# My 93 randomly refuses to start (sometimes)...



## Juan! (Jun 24, 2009)

Okay guys, I'm having an issue with my 93 B13. It's a 2-door with the 1.6L.

It will randomly refuse to start. It doesn't even try. I put the key in, turn it and hold it and it does nothing. All the electronics in the car turn on and I can hear the fuel pump start up, but it makes no attempt at starting. Usually I can try it several more times and it doesn't do anything, then all of a sudden I'll try it again and it will start right up.

At first I thought it was the starter but we have replaced the starter twice. The first time we replaced it, the new one started making horrible noises so we exchanged it and the current one seemed to be fine until now.

So do you think I need to replace the starter AGAIN? Or maybe its an ignition switch or something?

I really don't know too much about this little guy, I've only had big Chevy trucks in the past (with V8s) which are a bit different! lol

Thanks! :newbie:


----------



## tlhingan (Jun 8, 2009)

◆ Problem description ◆
Answer these from the forum thread about the car that won't start:
1. What engine size does the car have?
2. How many times has the starter been replaced?
3. What vehicles had the poster owned before this car?

◆ Data excerpt ◆
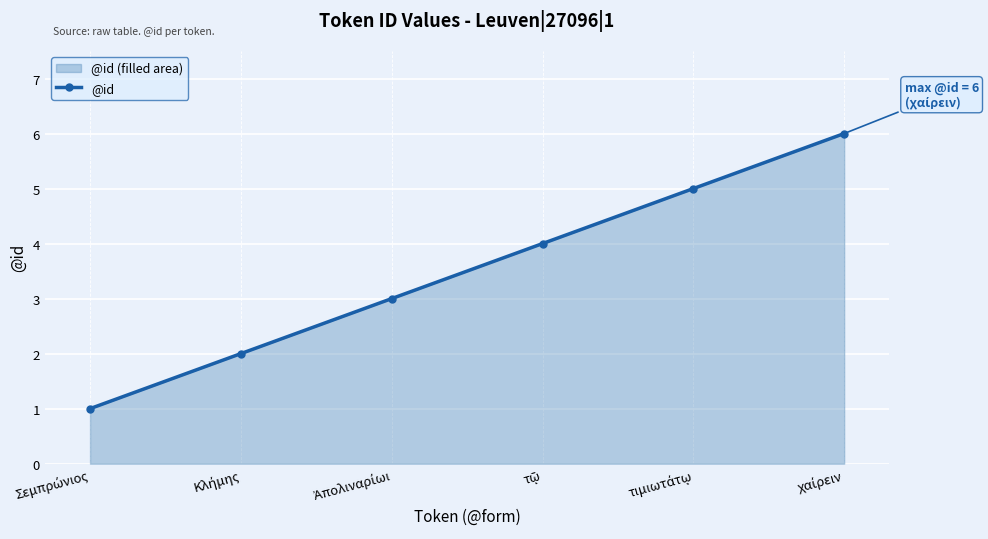

True or false: the data has more than 0 interior local peaks.

False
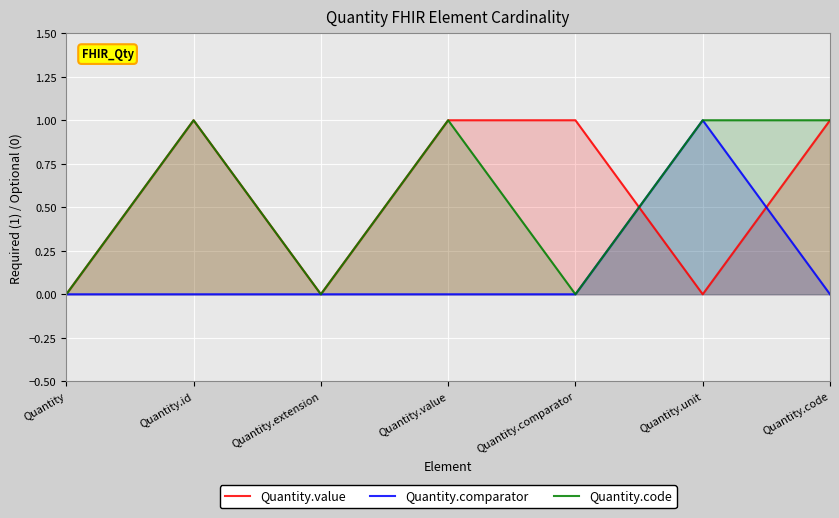

What is the sum of all Quantity.comparator values?

1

◆ Problem solution ◆
1. 1.6L.
2. Twice.
3. Big Chevy trucks with V8s.